Herman Van Rompuy a également évoqué la réconciliation franco-allemande distinguée par le comité Nobel : "Si l’on pense à ce que la France et l’Allemagne avaient traversé et enduré, avant de prendre la décision de signer un Traité de l’Amitié… Chaque fois que j'entends les mots Freundschaft et amitié, je suis ému", a-t-il dit, ce à quoi le président français, François Hollande, et la chancelière allemande, Angela Merkel, ont réagi en joignant puis levant leurs bras en référence au geste de François Mitterand et Helmut Kohl.

José Manuel Barroso : "Un nouvel ordre juridique qui n'est pas fondé sur l'équilibre du pouvoir entre nations mais sur le libre consentement des États au partage de souveraineté"

De son côté, José Manuel Barroso, citant Spinoza, a déclaré que la paix était "un état d'esprit, une volonté de bienveillance, de confiance, de justice". Il a souligné que l'Union européenne constituait "un nouvel ordre juridique qui n'est pas fondé sur l'équilibre du pouvoir entre nations mais sur le libre consentement des États au partage de souveraineté".

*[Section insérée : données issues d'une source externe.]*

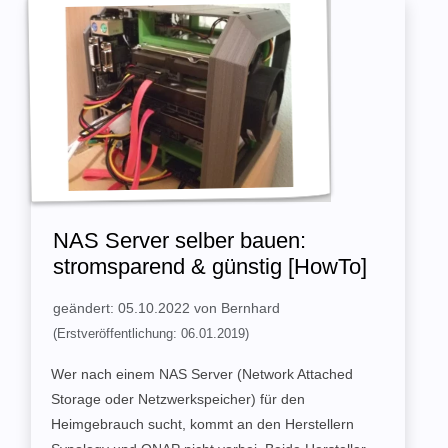
NAS Server selber bauen:
stromsparend & günstig [HowTo]
geändert: 05.10.2022 von Bernhard
(Erstveröffentlichung: 06.01.2019)
Wer nach einem NAS Server (Network Attached
Storage oder Netzwerkspeicher) für den
Heimgebrauch sucht, kommt an den Herstellern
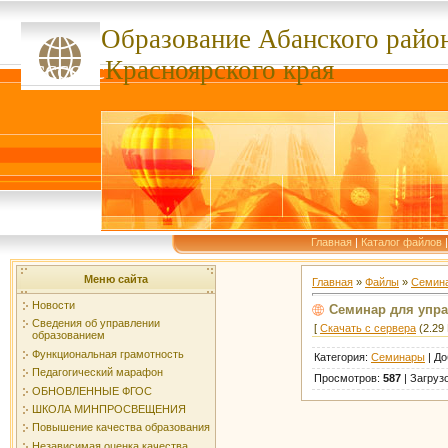
Образование Абанского
райо
ссссссс
Красноярского края
Главная
|
Каталог файлов
Меню сайта
Главная
»
Файлы
»
Семин
Новости
Семинар для управ
Сведения об управлении
[
Скачать с сервера
(2.29 
образованием
Функциональная грамотность
Категория
:
Семинары
|
До
Педагогический марафон
Просмотров
:
587
|
Загруз
ОБНОВЛЕННЫЕ ФГОС
ШКОЛА МИНПРОСВЕЩЕНИЯ
Повышение качества образования
Независимая оценка качества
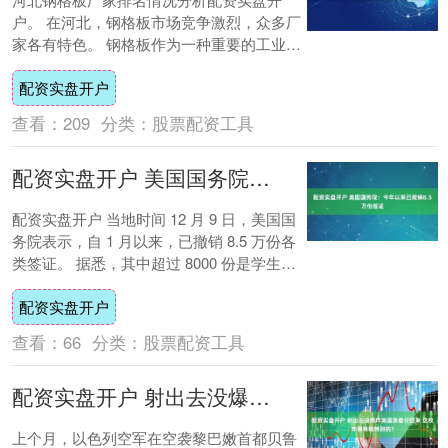
户。 在河北，钢格板市场竞争激烈，众多厂
家各有特色。 钢格板作为一种重要的工业产
品，在许多领域都有广泛应用。 据相关行业
配资实盘开户
报告....
查看：
209
分类：
股票配资工具
配资实盘开户 美国国务院：今年以来已撤销8.5万份签证
配资实盘开户 当地时间 12 月 9 日，美国国
务院表示，自 1 月以来，已撤销 8.5 万份各
类签证。 据悉，其中超过 8000 份是学生签
证，被吊销数量比上....
配资实盘开户
查看：
66
分类：
股票配资工具
配资实盘开户 射出去没爆炸美国急着讨回来 这枚炸弹有啥特别的？
上个月，以色列空军在空袭黎巴嫩首都贝鲁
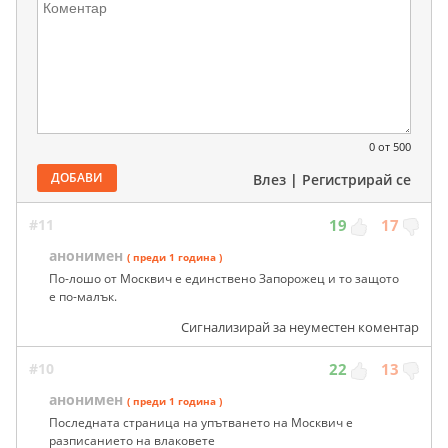
0
от 500
ДОБАВИ
Влез
|
Регистрирай се
#11
19
17
анонимен
( преди 1 година )
По-лошо от Москвич е единствено Запорожец и то защото
е по-малък.
Сигнализирай за неуместен коментар
#10
22
13
анонимен
( преди 1 година )
Последната страница на упътването на Москвич е
разписанието на влаковете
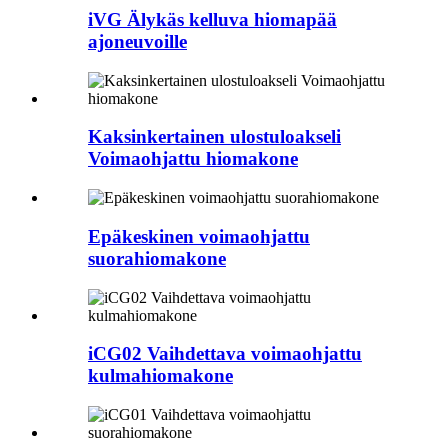
iVG Älykäs kelluva hiomapää
ajoneuvoille
Kaksinkertainen ulostuloakseli
Voimaohjattu hiomakone
Epäkeskinen voimaohjattu
suorahiomakone
iCG02 Vaihdettava voimaohjattu
kulmahiomakone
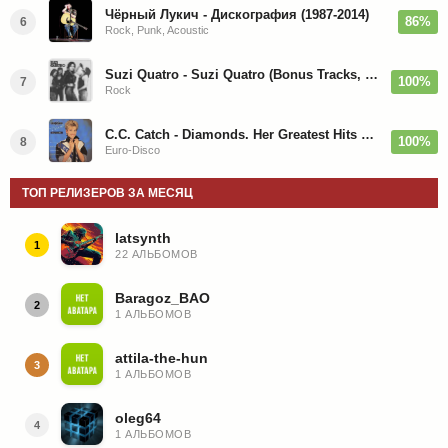
Чёрный Лукич - Дискография (1987-2014)
86%
6
Rock, Punk, Acoustic
Suzi Quatro - Suzi Quatro (Bonus Tracks, Remaster) 1973/2022
100%
7
Rock
C.C. Catch - Diamonds. Her Greatest Hits 1988
100%
8
Euro-Disco
ТОП РЕЛИЗЕРОВ ЗА МЕСЯЦ
latsynth
1
22 АЛЬБОМОВ
Baragoz_BAO
2
1 АЛЬБОМОВ
attila-the-hun
3
1 АЛЬБОМОВ
oleg64
4
1 АЛЬБОМОВ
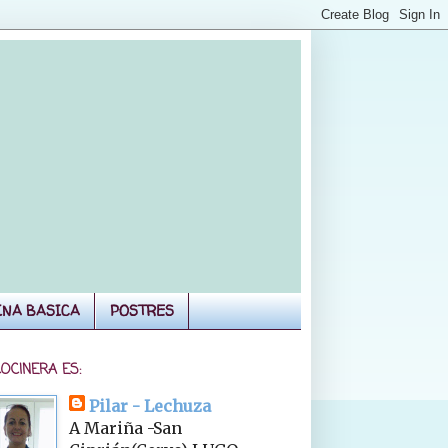
INA BASICA
POSTRES
COCINERA ES:
Pilar - Lechuza
A Mariña -San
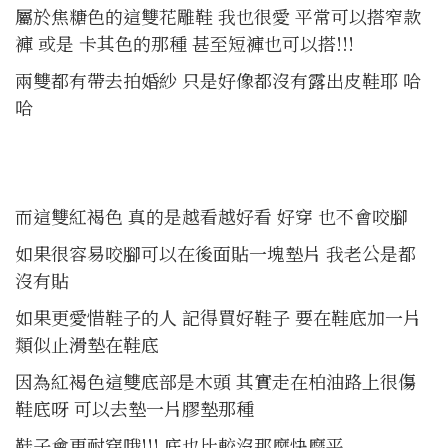
屬於焦糖色的這雙花雕鞋 我也很愛 平常可以搭窄款
褲 或是 卡其色的那種 甚至短褲也可以搭!!!
兩雙都有帶去拍婚紗 只是好像都沒有露出皮鞋耶 哈
哈
而這雙紅褐色 真的是越看越好看 好穿 也不會咬腳
如果很容易咬腳可以在後面貼一塊墊片 我老公是都
沒有貼
如果更愛惜鞋子的人 記得買好鞋子 要在鞋底加一片
類似止滑墊在鞋底
因為紅褐色這雙底部是木頭 其實走在柏油路上很傷
鞋底呀 可以去墊一片膠墊那種
鞋子會更耐穿哦!!! 底也比較沒那麼快磨平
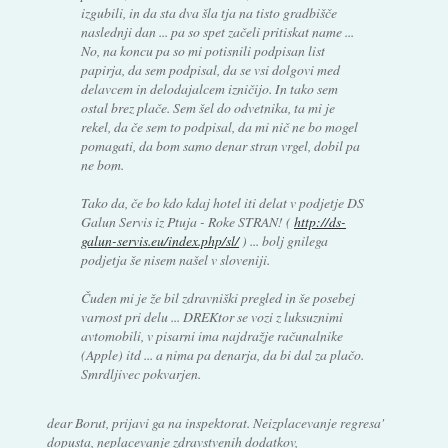
izgubili, in da sta dva šla tja na tisto gradbišče
naslednji dan ... pa so spet začeli pritiskat name ...
No, na koncu pa so mi potisnili podpisan list
papirja, da sem podpisal, da se vsi dolgovi med
delavcem in delodajalcem izničijo. In tako sem
ostal brez plače. Sem šel do odvetnika, ta mi je
rekel, da če sem to podpisal, da mi nič ne bo mogel
pomagati, da bom samo denar stran vrgel, dobil pa
ne bom.
Tako da, če bo kdo kdaj hotel iti delat v podjetje DS
Galun Servis iz Ptuja - Roke STRAN! (
http://ds-
galun-servis.eu/index.php/sl/
) ... bolj gnilega
podjetja še nisem našel v sloveniji.
Čuden mi je že bil zdravniški pregled in še posebej
varnost pri delu ... DREKtor se vozi z luksuznimi
avtomobili, v pisarni ima najdražje računalnike
(Apple) itd ... a nima pa denarja, da bi dal za plačo.
Smrdljivec pokvarjen.
dear Borut, prijavi ga na inspektorat. Neizplacevanje regresa'
dopusta, neplacevanje zdravstvenih dodatkov,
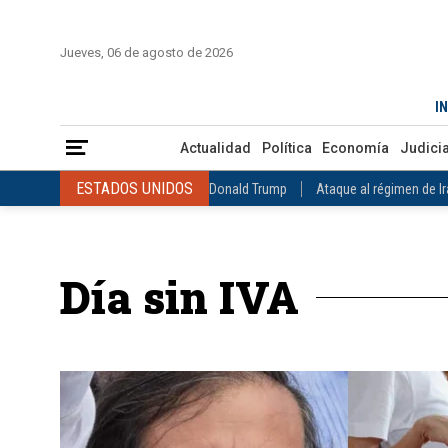
INICIO
COLOMBIA
VENEZUELA
MÉXICO
EST
Jueves, 06 de agosto de 2026
Actualidad
Política
Economía
Judicial
Deportes
Nuest
IN
ESTADOS UNIDOS
Donald Trump
Ataque al régimen de Irán
Actualidad
Política
Economía
Judicia
INTERNACIONAL
Raúl Castro
José Luis Rodríguez Zapatero
ESTADOS UNIDOS
Donald Trump
Ataque al régimen de I
COLOMBIA
Elecciones Presidenciales en Colombia
Gustavo Petr
INTERNACIONAL
Raúl Castro
José Luis Rodríguez Zapat
VENEZUELA
Juicio contra Maduro
Terremoto en Venezuela
COLOMBIA
Elecciones Presidenciales en Colombia
Gusta
MÉXICO
Claudia Sheinbaum
Mundial 2026
Narcotráfico
C
Día sin IVA
VENEZUELA
Juicio contra Maduro
Terremoto en Venezue
MÉXICO
Claudia Sheinbaum
Mundial 2026
Narcotráfi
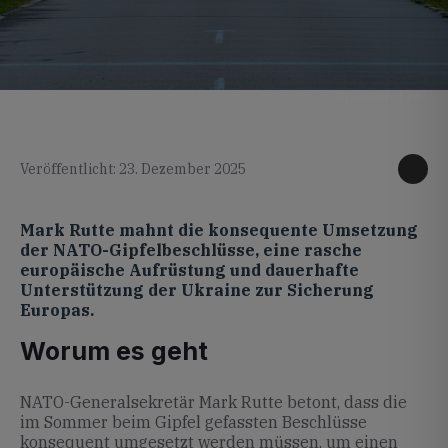
KI generiertes Foto
Veröffentlicht: 23. Dezember 2025
Mark Rutte mahnt die konsequente Umsetzung
der NATO-Gipfelbeschlüsse, eine rasche
europäische Aufrüstung und dauerhafte
Unterstützung der Ukraine zur Sicherung
Europas.
Worum es geht
NATO-Generalsekretär Mark Rutte betont, dass die
im Sommer beim Gipfel gefassten Beschlüsse
konsequent umgesetzt werden müssen, um einen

L'aspiration à l'unité européenne n'est "pas une œuvre parfaite" mais "un ouvrage en cours qui demande à être façonné avec une attention constante et diligente. Elle n'est pas une fin en soi, mais un moyen d'atteindre des finalités supérieures."

José Manuel Barroso a également évoqué l'importance de l'euro. "Aujourd'hui, chacun de nous détient dans sa main l'un des symboles les plus tangibles de notre unité, l'Euro, la monnaie de l'Union européenne. Ce symbole, nous le défendrons."

Laurent Mosar : "La crise économique et financière est aussi une crise de l'intégration européenne"

Comme dans la plupart des Etats membres, une célébration s'est déroulée au Luxembourg, à la Maison de l'Europe, en présence de nombreux invités. "La crise économique et financière est aussi une crise de l'intégration européenne, une crise non seulement pour les Etats membres mais peut-être avant tout pour l'UE elle-même", a notamment déclaré le président de la Chambre des députés, Laurent Mosar, en pensant au quart de la population confronté au risque de pauvreté. Il faudrait, a-t-il jugé, que les parlements nationaux travaillent davantage ensemble. "L'Europe a une chance unique, à travers la gouvernance économique, de nouer un meilleur contact avec les citoyens et une paix sociale, qui, à travers la crise économique et financière, a été fortement remise en question."

La cérémonie s'est notamment poursuivie par un lâcher de ballons, porteurs de messages de paix, réalisé par 27 écoliers à partir du balcon de la Maison de l'Europe.